レッドブル・ジュニアチームに所属するユーリ・ビップスは、レッドブルのモータースポーツアドバイザーであるヘルムート・マルコの監督下でレースをすることは、良いパフォーマンスを出している限りは「人々が考えているよりも容易なこと」だと語っている。
モータースポーツ界の最も有力な人物のひとりとして、マルコは長年に渡って若手ドライバーのキャリアを築いたり潰したりする影響力を持ってきた。実際、マルコはレッドブルの期待に届かなかったドライバ―を容赦なく解雇してきたのだ。
しかし、レッドブルの若手育成プログラムで結果を出して輝いたドライバーたちは、マルコの全面的な支援と、場合によってはF1へのフリーパスが期待できる。

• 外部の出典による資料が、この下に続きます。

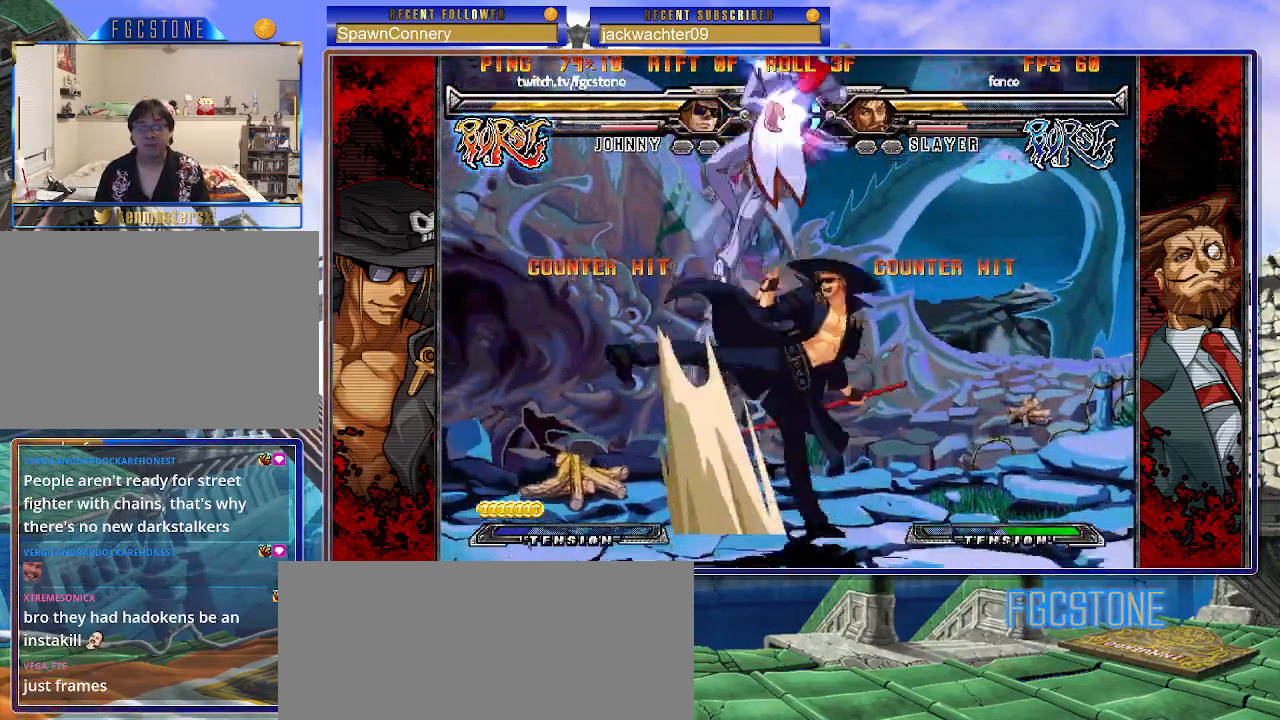
{"buttons": [], "left_stick": "left", "events": [[17, "K", "up"], [33, "S", "down"], [183, "S", "up"], [233, "left_stick", "left"]]}
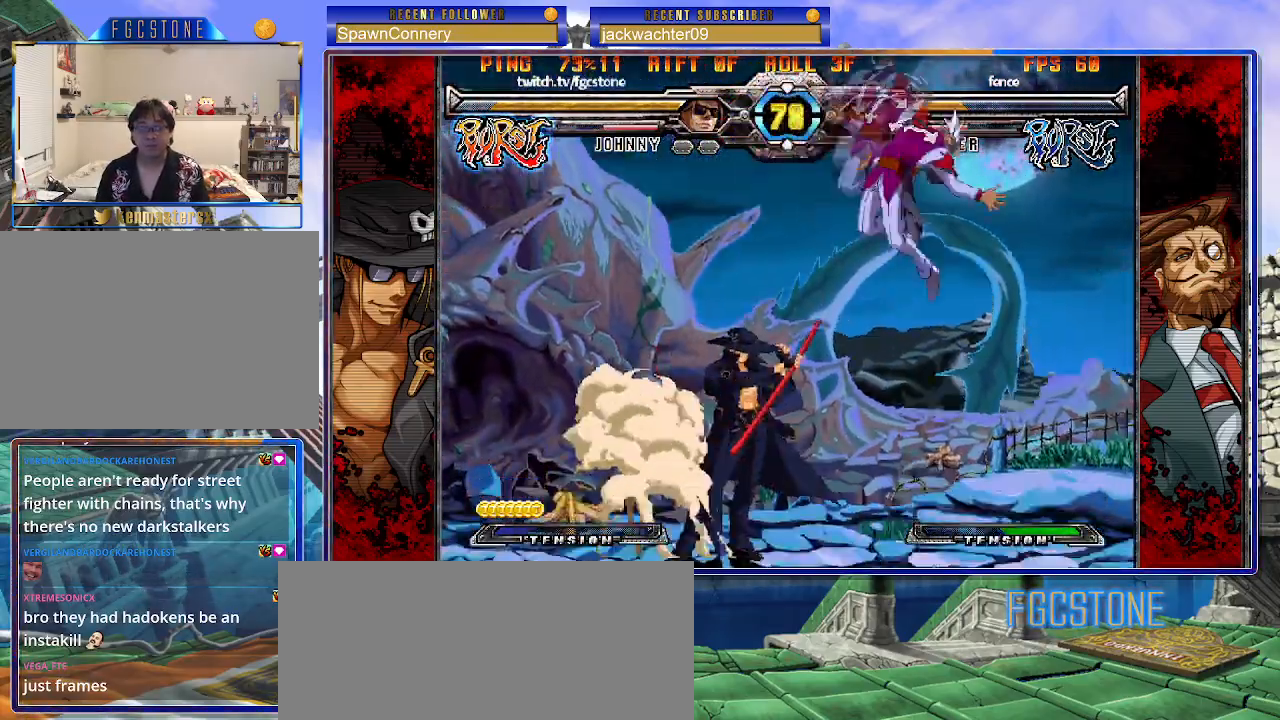
{"buttons": [], "left_stick": "left", "events": [[50, "K", "down"], [133, "K", "up"], [200, "HS", "down"], [333, "HS", "up"], [383, "HS", "down"], [467, "HS", "up"]]}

エストニア出身のビップスは、2016年にイタリアF4選手権からモータースポーツ界のはしごを登り始め、翌年には同シリーズで優勝した。
その功績により、ビップスはレッドブルの若手育成プログラムに参加することができ、2018年にFIA-F3、そして2020年にFIA-F2に昇格していくために彼が必要としていたサポートを得ることができた。
ビップスは2021年のF2をランキング6位で終え、自身の実績に2度の優勝を付け加えた。また、彼はレッドブルで何度かF1テストに参加し、最近では12月にアブダビのヤス・マリーナ・サーキットで行われたシーズン終了後の若手ドライバーテストに参加している。
マルコの監督下でのレースは義務が伴うが、これまでのところ“将来F1でレースをする”という21歳のビップスの夢は失われていない。
「彼(マルコ)はみんなが考えるよりも普通の人だよ」とビップスは『F1.com』に語った。
「彼はプレッシャーをかけてくるけれど、うまくやっているのならとても親切で率直だ。結果を出せば、すべてがうまくいく」
「レッドブル・ジュニアチームとはそういうものだ。うまくできなければ追い出されるかもしれないけれど、うまくやればF1に行ける」
ビップスは、結果を出せなかったレッドブル・ジュニアドライバーが残酷な運命に脅かされる可能性を否定しない。しかしビップスは、結果を出せない者を切り捨てることは彼の考えでは理にかなっているという。
「彼らは人を追い出す、そのとおりだ」とビップスは付け加えた。
「でも、F1に行く実力がないドライバーを残留させてまで給料を払いたいだろうか?」
「彼らは最高の才能だけを求めているし、それは正しいアプローチだと思う。彼らは最高の人材だけを手元に置いてチャンスを与えるんだ」
2022年、ビップスはふたたびハイテックGPとともにF2で2度目のシーズンを戦う。